** Provided entries follows **

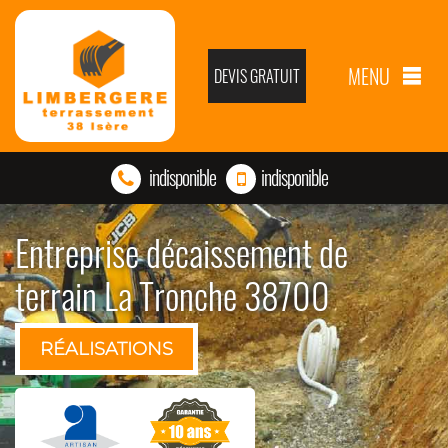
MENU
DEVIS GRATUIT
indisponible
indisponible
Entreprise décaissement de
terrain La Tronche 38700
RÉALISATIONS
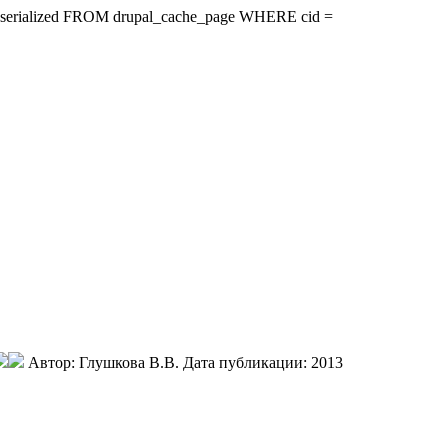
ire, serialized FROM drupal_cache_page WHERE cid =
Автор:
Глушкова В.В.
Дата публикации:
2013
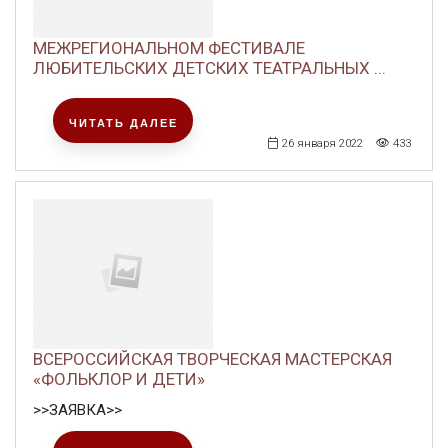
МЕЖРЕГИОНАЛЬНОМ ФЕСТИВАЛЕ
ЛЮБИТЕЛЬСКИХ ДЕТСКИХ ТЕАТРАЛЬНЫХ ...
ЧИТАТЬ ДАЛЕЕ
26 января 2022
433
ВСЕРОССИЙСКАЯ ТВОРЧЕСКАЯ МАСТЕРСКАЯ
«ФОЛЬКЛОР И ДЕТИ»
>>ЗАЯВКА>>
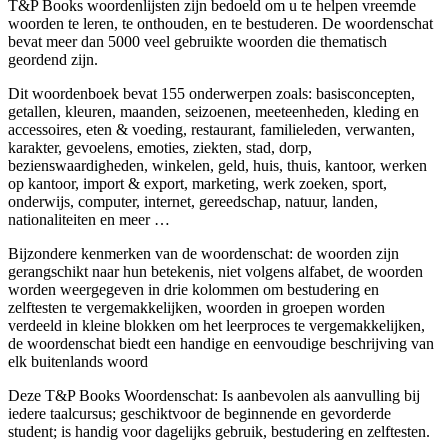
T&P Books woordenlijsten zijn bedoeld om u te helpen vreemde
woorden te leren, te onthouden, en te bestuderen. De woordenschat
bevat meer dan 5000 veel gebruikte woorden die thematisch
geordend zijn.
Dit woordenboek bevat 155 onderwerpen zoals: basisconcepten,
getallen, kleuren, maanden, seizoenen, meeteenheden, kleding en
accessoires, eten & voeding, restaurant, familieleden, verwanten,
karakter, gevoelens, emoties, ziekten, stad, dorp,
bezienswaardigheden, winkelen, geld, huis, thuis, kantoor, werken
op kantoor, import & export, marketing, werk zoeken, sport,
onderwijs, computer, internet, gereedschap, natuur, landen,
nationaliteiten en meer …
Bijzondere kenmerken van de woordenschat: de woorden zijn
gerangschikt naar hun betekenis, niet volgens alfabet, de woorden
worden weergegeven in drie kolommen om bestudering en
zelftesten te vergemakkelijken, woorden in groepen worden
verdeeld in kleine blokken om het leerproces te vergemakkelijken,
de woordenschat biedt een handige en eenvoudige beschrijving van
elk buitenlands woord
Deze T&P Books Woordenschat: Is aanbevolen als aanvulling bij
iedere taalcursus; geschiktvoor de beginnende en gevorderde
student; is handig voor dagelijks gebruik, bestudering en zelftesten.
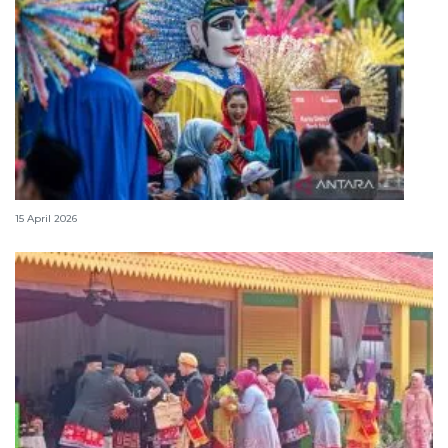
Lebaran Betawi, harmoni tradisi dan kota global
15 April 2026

** End of Provided entries **
** Provided entries follows **

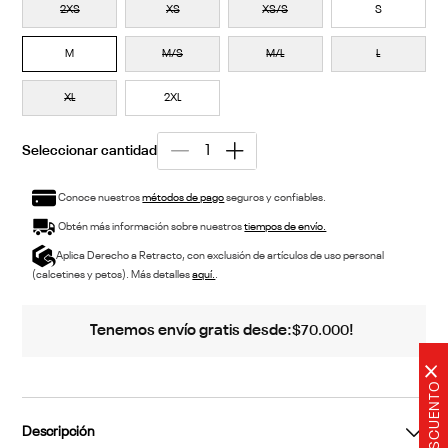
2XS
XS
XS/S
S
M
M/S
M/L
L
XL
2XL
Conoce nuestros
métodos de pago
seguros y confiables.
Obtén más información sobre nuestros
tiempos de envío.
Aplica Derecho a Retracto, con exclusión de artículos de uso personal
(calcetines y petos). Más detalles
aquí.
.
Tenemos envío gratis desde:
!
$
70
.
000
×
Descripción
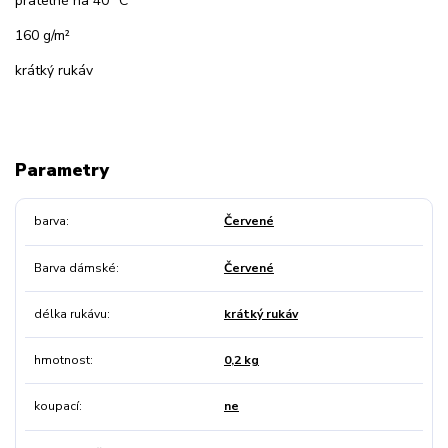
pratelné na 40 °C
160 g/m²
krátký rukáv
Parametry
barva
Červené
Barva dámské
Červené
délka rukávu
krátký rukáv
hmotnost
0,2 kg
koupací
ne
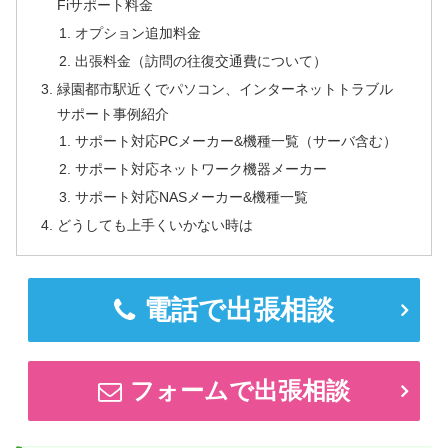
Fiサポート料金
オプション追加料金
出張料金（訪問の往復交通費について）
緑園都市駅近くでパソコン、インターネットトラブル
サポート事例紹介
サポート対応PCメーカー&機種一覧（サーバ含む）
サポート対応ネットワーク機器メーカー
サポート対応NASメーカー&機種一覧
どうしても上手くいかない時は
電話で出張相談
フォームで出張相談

** End of Provided entries **
** Provided entries follows **

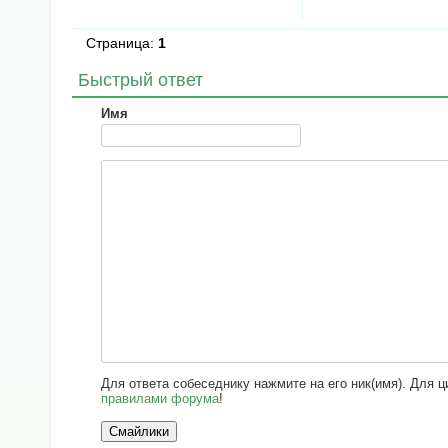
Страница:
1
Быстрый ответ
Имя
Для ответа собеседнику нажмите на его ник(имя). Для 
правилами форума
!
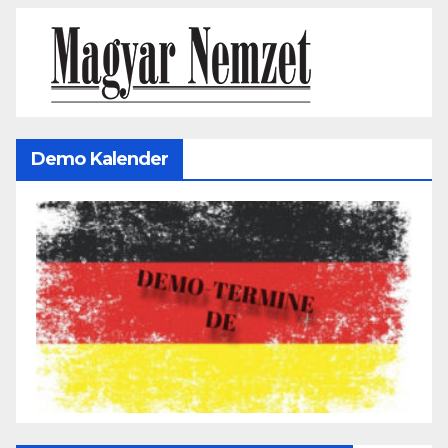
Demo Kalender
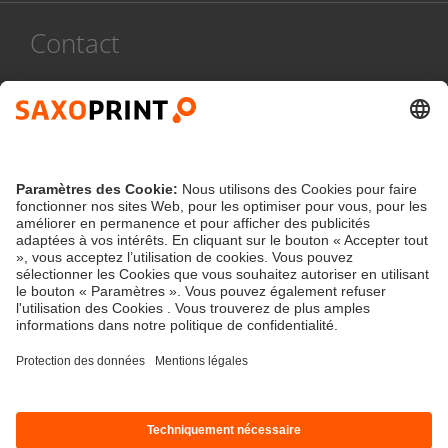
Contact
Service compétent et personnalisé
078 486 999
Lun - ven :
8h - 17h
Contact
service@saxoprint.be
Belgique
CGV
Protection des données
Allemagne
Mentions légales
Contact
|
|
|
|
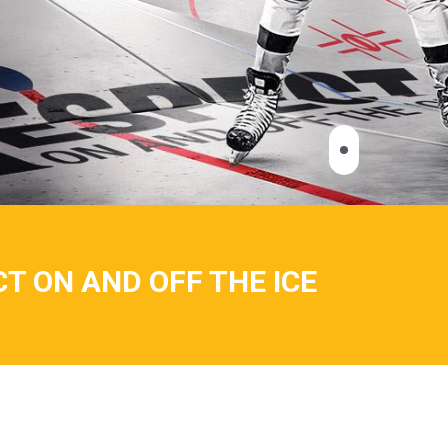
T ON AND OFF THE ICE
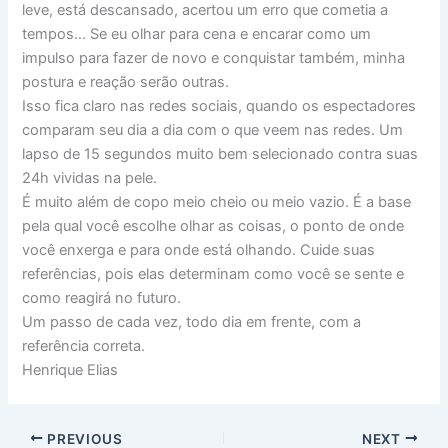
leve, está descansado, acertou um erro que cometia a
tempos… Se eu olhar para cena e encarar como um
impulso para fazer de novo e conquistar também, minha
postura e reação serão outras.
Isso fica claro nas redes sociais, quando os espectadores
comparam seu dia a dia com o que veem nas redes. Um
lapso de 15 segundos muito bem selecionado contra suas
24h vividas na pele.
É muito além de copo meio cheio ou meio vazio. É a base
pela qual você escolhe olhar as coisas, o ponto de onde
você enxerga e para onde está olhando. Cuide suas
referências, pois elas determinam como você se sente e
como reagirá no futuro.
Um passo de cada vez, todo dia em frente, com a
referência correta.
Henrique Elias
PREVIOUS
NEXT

** End of Provided entries **

**Action item**:
Put the lines of the entries into a JSON list of strings, one string per line, starting with the line that contains "ire, serialized FROM" and ending with the line that contains "student; is handig". Include both end lines, omit blank lines, and leave the pictures out.

**Problem solution**:
[
  "ire, serialized FROM drupal_cache_page WHERE cid =",
  "Автор:",
  "Глушкова В.В.",
  "Дата публикации:",
  "2013",
  "МЕЖРЕГИОНАЛЬНОМ ФЕСТИВАЛЕ",
  "ЛЮБИТЕЛЬСКИХ ДЕТСКИХ ТЕАТРАЛЬНЫХ ...",
  "ЧИТАТЬ ДАЛЕЕ",
  "26 января 2022",
  "433",
  "ВСЕРОССИЙСКАЯ ТВОРЧЕСКАЯ МАСТЕРСКАЯ",
  "«ФОЛЬКЛОР И ДЕТИ»",
  ">>ЗАЯВКА>>",
  "T&P Books woordenlijsten zijn bedoeld om u te helpen vreemde",
  "woorden te leren, te onthouden, en te bestuderen. De woordenschat",
  "bevat meer dan 5000 veel gebruikte woorden die thematisch",
  "geordend zijn.",
  "Dit woordenboek bevat 155 onderwerpen zoals: basisconcepten,",
  "getallen, kleuren, maanden, seizoenen, meeteenheden, kleding en",
  "accessoires, eten & voeding, restaurant, familieleden, verwanten,",
  "karakter, gevoelens, emoties, ziekten, stad, dorp,",
  "bezienswaardigheden, winkelen, geld, huis, thuis, kantoor, werken",
  "op kantoor, import & export, marketing, werk zoeken, sport,",
  "onderwijs, computer, internet, gereedschap, natuur, landen,",
  "nationaliteiten en meer …",
  "Bijzondere kenmerken van de woordenschat: de woorden zijn",
  "gerangschikt naar hun betekenis, niet volgens alfabet, de woorden",
  "worden weergegeven in drie kolommen om bestudering en",
  "zelftesten te vergemakkelijken, woorden in groepen worden",
  "verdeeld in kleine blokken om het leerproces te vergemakkelijken,",
  "de woordenschat biedt een handige en eenvoudige beschrijving van",
  "elk buitenlands woord",
  "Deze T&P Books Woordenschat: Is aanbevolen als aanvulling bij",
  "iedere taalcursus; geschiktvoor de beginnende en gevorderde",
  "student; is handig voor dagelijks gebruik, bestudering en zelftesten."
]